Now, this is weird, because the VIX measures the level of market stress. Normally, when equity prices go up, the VIX remains at low levels because investors buy when they are not too stressed, and they build their positions slowly.
The VIX usually spikes during periods of heavy selloffs because investors sell in panic, all at the same time. But the spike in the VIX, alongside the Kospi’s historic rally, shows that investors today are rather buying in panic, scared to miss out on something big. Yet conviction is also weakening as prices move higher and market breadth narrows.
Tech and the rest
Speaking of that, indices with less tech exposure, like the Stoxx 600 and the UK’s FTSE 100, have lagged well behind the tech-heavy S&P 500 since mid-April. There, rising inflation and rising yields, amid expectations of potential – and probable – rate hikes, are weighing on investor sentiment in the absence of sufficient tech exposure.
Last week’s US GDP update came in a bit softer than expected, while Canadian GDP printed a second consecutive monthly decline, suggesting that Canada has stepped into a technical recession.
China’s latest PMI data, on the other hand, came in mixed. The official PMI figures hinted that manufacturing activity had fallen back to 50 – the threshold that distinguishes expansion from contraction – yet the Caixin PMI suggested that the slowdown in manufacturing expansion was less severe than analysts had expected.
What’s next?
It depends. Global oil reserves are falling fast, and markets are not pricing an extended closure of the Strait of Hormuz, meaning that upside risks to oil prices loom. It is said that the fact that China is using its vast oil reserves to keep running has been one of the major reasons keeping oil prices in check throughout the conflict.
No one knows when China will start running out of energy reserves, but we know that the situation in the rest of the world becomes tenser by the day. Exxon’s Senior Vice President warned that we are ‘approaching unheard-of inventory levels’ and that oil prices could spike to the $150–160pb range in the next two to three weeks.
They wouldn’t stay there, obviously, as oil is not like the Kospi index: when prices rise too high, demand weakens and helps cap the upside. But betting on peace when the related news flow remains unhelpful carries risks.
So, coming back to what’s next?
If the dust in the Middle East settles in the next few weeks, global yields could ease, and that could support capital flows from tech to non-tech pockets of the market.

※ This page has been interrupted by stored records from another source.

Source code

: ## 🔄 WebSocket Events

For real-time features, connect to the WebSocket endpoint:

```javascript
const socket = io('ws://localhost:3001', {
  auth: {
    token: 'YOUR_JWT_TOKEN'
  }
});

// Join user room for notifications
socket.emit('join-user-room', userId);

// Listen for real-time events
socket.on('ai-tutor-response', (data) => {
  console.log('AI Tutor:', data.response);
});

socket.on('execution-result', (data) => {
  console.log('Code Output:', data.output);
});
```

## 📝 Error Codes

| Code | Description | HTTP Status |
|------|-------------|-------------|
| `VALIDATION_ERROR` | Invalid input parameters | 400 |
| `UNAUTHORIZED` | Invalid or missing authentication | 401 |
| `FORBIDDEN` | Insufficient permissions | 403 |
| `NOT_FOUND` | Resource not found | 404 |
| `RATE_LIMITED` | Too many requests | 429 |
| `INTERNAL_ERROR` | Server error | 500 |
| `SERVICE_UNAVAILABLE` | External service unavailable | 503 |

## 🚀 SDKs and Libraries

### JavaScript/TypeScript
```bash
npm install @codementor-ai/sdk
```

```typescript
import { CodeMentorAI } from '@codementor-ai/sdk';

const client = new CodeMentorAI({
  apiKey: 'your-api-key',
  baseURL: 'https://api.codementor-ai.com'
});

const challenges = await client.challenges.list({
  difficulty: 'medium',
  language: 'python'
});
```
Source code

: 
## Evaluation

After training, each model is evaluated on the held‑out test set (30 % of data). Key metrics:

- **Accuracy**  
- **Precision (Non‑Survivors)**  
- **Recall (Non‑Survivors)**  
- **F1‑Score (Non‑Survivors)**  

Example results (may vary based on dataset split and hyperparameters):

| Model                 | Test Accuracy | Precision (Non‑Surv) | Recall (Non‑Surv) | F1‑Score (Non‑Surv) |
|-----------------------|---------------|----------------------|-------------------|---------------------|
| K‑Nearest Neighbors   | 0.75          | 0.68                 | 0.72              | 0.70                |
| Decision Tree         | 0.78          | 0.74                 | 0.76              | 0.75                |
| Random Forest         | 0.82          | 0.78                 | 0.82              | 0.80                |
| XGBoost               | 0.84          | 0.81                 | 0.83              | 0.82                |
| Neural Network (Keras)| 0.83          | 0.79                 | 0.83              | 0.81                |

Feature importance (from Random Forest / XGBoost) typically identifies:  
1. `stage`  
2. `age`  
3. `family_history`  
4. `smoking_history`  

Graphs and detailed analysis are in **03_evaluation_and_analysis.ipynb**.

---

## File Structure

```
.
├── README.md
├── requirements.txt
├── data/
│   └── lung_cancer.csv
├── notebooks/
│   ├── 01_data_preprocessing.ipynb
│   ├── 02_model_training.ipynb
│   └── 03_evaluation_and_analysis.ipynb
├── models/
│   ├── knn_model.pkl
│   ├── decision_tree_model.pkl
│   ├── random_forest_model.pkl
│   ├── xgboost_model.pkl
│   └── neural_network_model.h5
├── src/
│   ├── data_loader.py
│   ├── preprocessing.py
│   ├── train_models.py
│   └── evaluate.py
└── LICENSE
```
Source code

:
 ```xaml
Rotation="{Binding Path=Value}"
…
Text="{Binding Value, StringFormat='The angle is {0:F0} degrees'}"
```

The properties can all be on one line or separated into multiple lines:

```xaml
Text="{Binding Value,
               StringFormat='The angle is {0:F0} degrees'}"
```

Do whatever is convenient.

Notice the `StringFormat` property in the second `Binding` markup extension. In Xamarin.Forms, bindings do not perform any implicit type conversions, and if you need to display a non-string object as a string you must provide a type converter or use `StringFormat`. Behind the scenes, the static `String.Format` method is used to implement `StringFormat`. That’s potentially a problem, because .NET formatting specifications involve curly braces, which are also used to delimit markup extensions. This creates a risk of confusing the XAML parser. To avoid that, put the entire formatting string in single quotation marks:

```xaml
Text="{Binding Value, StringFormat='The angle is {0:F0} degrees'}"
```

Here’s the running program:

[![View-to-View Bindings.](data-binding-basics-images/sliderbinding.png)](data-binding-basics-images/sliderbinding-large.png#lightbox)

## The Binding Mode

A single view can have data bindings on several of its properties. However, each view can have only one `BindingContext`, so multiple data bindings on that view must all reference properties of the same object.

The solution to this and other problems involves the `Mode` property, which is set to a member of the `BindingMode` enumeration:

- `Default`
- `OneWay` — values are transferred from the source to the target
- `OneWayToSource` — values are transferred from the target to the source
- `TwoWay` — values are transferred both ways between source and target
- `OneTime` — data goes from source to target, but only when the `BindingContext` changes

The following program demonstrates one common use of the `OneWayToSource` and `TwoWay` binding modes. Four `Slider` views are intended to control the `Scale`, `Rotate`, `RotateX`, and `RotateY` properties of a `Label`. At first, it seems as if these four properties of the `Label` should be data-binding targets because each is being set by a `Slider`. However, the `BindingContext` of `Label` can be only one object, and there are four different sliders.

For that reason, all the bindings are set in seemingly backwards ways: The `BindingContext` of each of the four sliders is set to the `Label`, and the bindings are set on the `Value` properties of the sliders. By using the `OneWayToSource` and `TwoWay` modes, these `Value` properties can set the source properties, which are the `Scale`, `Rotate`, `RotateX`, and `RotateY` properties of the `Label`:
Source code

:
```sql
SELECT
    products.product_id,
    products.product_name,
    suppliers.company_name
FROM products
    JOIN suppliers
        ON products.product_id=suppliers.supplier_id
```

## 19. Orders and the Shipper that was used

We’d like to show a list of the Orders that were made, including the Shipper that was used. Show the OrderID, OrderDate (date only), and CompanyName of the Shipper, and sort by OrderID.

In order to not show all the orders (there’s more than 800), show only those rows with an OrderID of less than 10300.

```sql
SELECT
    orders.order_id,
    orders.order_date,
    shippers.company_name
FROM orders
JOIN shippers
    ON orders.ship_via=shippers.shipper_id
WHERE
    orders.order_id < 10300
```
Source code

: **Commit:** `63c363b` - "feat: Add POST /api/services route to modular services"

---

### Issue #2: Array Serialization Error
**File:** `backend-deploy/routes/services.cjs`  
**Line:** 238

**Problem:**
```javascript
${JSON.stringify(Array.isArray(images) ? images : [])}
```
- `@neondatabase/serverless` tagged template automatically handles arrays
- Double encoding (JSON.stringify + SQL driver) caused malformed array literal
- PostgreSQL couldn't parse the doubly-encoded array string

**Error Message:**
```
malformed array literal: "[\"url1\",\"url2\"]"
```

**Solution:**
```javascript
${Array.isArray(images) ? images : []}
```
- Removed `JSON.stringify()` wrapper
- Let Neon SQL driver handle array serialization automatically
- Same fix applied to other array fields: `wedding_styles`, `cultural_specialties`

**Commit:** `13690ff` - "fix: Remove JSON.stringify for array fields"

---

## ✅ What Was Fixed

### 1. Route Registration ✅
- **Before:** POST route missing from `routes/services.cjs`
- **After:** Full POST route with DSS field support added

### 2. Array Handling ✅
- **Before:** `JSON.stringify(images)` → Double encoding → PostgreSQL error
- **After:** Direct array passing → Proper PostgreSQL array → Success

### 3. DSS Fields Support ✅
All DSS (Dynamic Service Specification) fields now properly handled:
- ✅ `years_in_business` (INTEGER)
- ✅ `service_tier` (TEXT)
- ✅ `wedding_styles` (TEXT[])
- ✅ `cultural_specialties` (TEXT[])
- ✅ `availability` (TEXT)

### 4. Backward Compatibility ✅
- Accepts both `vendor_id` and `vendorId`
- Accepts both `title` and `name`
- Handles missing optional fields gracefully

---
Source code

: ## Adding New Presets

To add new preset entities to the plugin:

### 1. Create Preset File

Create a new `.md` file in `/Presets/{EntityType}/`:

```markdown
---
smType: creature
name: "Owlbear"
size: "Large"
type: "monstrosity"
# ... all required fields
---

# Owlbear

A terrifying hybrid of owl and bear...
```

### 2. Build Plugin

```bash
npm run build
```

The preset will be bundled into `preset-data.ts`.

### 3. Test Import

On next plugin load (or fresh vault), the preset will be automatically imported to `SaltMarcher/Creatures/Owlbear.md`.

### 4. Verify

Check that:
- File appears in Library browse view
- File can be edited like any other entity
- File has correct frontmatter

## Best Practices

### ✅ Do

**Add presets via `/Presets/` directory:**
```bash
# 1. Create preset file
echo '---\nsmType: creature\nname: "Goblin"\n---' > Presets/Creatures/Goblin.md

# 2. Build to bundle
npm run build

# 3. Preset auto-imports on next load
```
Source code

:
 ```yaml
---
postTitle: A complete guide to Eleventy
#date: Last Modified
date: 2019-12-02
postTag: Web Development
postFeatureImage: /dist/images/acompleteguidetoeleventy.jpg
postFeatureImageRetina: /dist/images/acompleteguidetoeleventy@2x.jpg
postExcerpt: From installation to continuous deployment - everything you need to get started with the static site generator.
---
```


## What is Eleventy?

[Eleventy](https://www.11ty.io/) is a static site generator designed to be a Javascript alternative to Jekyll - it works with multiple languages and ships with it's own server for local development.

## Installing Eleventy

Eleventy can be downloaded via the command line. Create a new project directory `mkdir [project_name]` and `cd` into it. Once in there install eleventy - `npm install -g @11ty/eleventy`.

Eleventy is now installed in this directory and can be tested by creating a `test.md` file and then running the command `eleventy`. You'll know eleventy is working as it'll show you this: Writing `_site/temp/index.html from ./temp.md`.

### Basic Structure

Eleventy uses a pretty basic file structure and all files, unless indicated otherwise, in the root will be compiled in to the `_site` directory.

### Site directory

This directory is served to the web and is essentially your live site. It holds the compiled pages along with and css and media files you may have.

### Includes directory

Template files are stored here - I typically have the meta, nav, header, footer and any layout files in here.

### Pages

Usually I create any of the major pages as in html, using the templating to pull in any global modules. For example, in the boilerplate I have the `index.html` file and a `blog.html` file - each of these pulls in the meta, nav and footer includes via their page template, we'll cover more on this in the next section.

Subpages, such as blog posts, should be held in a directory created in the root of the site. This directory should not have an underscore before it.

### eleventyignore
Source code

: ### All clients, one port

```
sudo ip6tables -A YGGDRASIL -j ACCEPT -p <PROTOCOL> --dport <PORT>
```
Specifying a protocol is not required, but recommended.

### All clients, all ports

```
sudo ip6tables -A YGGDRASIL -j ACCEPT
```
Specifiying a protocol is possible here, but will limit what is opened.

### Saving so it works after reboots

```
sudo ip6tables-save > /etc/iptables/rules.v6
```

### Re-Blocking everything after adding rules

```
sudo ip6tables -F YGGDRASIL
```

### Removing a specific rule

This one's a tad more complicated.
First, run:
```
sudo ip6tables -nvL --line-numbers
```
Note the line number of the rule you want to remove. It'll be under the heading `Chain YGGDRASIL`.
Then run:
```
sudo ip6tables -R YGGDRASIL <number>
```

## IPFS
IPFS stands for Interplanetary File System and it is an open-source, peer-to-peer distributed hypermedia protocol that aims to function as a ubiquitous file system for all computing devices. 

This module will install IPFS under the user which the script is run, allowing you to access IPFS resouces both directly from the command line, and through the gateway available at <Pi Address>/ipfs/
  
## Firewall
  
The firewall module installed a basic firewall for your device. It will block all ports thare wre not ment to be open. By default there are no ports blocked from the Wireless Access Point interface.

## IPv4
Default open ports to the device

If yields keep rising, a correction – even in tech – will be inevitable.
The jobs week
This week, the focus will shift to US jobs data. The US economy is expected to add around 95K nonfarm jobs, with wage growth easing slightly to 3.5%. That’s still above the Federal Reserve’s (Fed) 2% inflation target, but Americans’ squeezed purchasing power and rising debt levels will help Fed watchers look past the actual number and focus on whether the figure comes in softer/stronger than expected.
- A set of data in line with expectations will keep Fed expectations balanced: no rate cut this year.
- A stronger-than-expected set of figures could further boost bets on a late-year rate hike, while
- A softer-than-expected set of figures will hardly bring rate-cut hopes back to the table before the Middle East war ends.
The US dollar index remains seated above its 50-DMA this morning, as US crude rebounds 2% on meagre progress in US-Iran talks. US futures are in positive territory, while non-tech European indices hint at a slow start, confirming that if you strip tech away, the rest of the world’s industries look pretty bleak.